Our young people are and have the right to be concerned about the future of work. Thousands of accounting graduates will be churned out by polytechnics and universities
yet by 2030 it is estimated that there will only be 19 accounting jobs in the whole of the New Zealand economy. The parties that had appeared to be thinking this issue through were the Opportunities Party, United Future, Labour and the Greens. National, Act and the New Zealand First were less inclined to share their thinking on the matter. It maybe for them that there were more pressing issues. Our present market based capitalism has been remarkably flexible and can be at times quite sophisticated. It has up until now been able to respond by creating new markets and new jobs. These new jobs have lagged only marginally behind technological change that have displaced work. Not so today.
However, economics only works when money is changing hands. When currency stops circulating economies falter. We have got away with treating human labour as simply a unit input to production in the past where the pain of mass unemployment has usually only significantly affected low skilled jobs. What we are experiencing today is the loss of jobs in mainly professional labour markets.
If we thought change has been fast, in the past, the speed of change that is coming will be mind-blowing. I suspect capitalism as it is presently practiced will not be able to keep up. Whether or not the change in economic management heralded recently when Winston Peters announced that he was going with Labour, only time will tell. The question we need to be ready to answer is who will have the spending power to purchase all the goods and services that will be produced with little, if any, human input.
The Opportunities Party and the Greens both put forward the notion of universal payment to all New Zealanders.
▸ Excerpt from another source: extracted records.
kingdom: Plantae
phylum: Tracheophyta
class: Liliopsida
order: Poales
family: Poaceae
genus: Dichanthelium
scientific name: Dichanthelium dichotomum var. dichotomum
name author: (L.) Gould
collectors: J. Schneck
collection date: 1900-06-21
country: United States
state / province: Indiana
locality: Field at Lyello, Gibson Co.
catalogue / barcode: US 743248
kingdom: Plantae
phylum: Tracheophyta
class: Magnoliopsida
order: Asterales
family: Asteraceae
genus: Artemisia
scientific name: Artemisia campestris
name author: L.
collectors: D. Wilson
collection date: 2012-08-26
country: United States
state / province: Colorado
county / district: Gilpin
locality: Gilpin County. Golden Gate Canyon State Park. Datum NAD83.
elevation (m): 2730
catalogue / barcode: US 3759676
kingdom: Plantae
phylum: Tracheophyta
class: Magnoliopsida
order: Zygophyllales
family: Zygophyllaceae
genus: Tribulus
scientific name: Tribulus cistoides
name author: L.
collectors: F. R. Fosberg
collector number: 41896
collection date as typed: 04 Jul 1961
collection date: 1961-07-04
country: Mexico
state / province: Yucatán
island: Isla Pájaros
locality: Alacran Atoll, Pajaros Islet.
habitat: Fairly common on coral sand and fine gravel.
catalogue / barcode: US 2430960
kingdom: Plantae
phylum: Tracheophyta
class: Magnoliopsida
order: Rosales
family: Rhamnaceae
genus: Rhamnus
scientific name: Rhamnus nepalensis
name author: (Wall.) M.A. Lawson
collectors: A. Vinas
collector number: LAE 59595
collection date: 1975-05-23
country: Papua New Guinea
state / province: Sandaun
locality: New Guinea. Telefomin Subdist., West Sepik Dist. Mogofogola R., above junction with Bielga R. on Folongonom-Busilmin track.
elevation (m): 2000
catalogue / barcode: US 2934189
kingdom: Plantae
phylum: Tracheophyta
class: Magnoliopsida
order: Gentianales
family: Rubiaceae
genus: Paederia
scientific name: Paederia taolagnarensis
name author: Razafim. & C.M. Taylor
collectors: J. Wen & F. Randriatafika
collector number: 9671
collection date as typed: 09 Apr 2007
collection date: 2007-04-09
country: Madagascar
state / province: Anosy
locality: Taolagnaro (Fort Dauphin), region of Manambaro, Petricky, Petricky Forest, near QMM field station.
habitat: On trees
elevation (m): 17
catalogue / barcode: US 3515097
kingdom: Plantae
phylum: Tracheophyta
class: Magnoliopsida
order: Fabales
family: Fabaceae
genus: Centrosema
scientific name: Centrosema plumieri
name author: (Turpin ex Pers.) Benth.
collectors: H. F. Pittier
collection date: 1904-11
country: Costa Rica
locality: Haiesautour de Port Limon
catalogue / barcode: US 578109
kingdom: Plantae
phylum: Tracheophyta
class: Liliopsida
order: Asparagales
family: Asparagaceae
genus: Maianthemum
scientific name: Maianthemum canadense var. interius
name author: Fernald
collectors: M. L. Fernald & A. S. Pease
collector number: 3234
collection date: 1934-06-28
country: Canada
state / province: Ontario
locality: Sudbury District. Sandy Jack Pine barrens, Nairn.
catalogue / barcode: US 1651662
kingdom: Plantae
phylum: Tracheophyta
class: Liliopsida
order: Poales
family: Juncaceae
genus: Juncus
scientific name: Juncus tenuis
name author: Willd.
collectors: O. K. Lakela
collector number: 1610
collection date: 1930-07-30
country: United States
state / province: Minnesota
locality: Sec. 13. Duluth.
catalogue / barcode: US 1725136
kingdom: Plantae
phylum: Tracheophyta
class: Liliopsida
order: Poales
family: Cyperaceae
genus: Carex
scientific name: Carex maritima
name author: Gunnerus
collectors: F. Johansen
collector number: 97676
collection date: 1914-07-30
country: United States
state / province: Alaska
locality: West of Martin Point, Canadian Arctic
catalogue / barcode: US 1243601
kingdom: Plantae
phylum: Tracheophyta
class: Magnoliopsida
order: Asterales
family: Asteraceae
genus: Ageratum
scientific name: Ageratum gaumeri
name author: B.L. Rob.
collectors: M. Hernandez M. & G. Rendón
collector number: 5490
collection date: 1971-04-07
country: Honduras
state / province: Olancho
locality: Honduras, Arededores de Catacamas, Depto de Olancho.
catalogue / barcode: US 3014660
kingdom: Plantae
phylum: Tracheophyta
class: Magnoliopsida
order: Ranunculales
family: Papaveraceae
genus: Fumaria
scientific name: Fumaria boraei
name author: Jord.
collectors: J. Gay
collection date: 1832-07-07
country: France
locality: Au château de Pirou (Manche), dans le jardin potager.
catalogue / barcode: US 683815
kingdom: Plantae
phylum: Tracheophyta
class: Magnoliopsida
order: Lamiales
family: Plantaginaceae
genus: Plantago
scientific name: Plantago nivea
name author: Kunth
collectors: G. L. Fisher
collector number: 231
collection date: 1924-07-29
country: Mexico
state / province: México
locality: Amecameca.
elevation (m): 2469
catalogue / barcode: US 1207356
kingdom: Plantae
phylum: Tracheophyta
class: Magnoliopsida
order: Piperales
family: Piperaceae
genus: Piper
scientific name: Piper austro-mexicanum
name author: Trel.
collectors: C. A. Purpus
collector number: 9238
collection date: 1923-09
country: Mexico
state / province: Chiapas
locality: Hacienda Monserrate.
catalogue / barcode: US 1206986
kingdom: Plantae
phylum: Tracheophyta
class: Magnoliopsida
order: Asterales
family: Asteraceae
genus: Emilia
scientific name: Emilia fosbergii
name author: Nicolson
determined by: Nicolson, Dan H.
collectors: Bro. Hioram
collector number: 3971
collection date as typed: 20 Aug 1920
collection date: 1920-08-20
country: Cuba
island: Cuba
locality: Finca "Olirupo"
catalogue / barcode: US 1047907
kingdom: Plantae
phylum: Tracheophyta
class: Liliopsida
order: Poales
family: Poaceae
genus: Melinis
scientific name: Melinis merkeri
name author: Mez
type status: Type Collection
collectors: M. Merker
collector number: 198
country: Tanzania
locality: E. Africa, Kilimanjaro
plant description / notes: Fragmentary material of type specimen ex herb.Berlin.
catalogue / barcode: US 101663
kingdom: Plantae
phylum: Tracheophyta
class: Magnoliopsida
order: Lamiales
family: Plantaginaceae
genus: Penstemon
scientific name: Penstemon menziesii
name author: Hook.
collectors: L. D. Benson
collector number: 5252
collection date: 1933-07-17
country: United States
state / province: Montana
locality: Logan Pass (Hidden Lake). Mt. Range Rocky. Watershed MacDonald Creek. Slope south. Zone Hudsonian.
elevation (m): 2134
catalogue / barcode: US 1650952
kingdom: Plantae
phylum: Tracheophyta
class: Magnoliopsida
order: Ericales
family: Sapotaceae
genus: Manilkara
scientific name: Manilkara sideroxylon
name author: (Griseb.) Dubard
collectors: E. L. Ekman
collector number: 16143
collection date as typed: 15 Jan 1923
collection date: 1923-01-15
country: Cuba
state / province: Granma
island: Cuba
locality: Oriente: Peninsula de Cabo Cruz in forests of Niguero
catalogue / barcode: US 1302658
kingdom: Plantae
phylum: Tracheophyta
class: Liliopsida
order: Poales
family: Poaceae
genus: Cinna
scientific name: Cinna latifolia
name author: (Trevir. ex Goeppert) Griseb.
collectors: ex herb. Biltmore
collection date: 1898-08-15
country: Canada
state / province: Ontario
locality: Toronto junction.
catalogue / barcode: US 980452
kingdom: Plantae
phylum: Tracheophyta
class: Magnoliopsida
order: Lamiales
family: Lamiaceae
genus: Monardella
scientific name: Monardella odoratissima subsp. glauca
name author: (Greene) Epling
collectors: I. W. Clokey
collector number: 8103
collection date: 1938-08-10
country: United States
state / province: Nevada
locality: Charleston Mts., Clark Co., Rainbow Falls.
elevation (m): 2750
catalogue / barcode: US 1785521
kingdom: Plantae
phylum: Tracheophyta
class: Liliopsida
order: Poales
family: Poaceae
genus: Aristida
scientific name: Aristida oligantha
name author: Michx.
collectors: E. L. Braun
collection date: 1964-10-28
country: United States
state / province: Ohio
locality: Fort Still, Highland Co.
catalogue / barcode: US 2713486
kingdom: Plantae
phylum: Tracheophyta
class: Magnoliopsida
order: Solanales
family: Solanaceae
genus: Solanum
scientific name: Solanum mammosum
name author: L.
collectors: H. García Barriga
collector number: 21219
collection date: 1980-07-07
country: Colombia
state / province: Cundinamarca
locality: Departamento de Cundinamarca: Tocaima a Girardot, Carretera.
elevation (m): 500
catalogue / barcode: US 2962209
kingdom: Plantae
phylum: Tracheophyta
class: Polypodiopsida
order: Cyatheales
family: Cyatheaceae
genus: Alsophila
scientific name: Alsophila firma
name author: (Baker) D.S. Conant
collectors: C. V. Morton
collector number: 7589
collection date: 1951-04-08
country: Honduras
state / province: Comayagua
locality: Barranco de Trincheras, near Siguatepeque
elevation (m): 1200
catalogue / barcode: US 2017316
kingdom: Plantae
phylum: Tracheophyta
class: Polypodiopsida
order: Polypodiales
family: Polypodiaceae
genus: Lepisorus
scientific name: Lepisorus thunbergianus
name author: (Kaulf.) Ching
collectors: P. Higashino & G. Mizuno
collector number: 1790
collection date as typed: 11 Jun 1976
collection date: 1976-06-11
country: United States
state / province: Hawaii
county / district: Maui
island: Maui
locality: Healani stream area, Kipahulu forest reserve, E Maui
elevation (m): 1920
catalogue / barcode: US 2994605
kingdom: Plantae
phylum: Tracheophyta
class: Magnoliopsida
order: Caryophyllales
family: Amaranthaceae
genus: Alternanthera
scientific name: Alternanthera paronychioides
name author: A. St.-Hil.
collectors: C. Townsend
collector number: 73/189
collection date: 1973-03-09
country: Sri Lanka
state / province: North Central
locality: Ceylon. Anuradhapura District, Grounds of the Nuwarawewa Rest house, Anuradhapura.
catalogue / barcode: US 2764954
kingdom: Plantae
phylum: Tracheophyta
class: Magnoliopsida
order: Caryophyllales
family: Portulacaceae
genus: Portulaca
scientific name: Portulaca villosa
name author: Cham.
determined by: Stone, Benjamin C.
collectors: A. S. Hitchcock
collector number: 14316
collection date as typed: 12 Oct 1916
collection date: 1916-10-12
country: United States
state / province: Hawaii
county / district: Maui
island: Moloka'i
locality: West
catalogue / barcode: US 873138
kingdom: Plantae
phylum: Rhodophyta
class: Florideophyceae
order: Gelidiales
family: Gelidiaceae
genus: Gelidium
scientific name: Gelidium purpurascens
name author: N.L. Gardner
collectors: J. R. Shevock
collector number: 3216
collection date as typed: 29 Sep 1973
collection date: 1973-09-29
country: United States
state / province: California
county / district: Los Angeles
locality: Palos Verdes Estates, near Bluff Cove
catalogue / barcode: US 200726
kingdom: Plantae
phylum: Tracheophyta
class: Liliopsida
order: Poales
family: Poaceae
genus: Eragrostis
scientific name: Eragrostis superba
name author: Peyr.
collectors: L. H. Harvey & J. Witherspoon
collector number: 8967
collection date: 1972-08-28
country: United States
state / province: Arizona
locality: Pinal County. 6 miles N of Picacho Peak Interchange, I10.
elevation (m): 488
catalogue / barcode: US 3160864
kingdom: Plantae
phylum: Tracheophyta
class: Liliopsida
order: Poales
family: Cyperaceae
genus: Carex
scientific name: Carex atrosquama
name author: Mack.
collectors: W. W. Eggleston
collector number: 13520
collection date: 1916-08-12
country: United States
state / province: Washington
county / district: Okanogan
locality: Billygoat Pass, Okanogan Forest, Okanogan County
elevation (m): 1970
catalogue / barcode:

This is one approach. I suspect the fundamental change that is approaching us will call for a significant rethinking the framework of capitalism and our place within it. I suspect there will occur a significant paradigm shift in economic thought, what that might be is not clear, but the time is fast approaching when something will need to be done.
As Methodists, we are likely to look to our Social Principles (found in section v of the introductory documents in the Methodist Law Book) to help us navigate these uncharted waters ahead. The principles speak to how we humans might respectfully treat one another. Treating human labour as merely a unit input to production will simply not cut it.
Of course, there will always be work for the clergy. Really?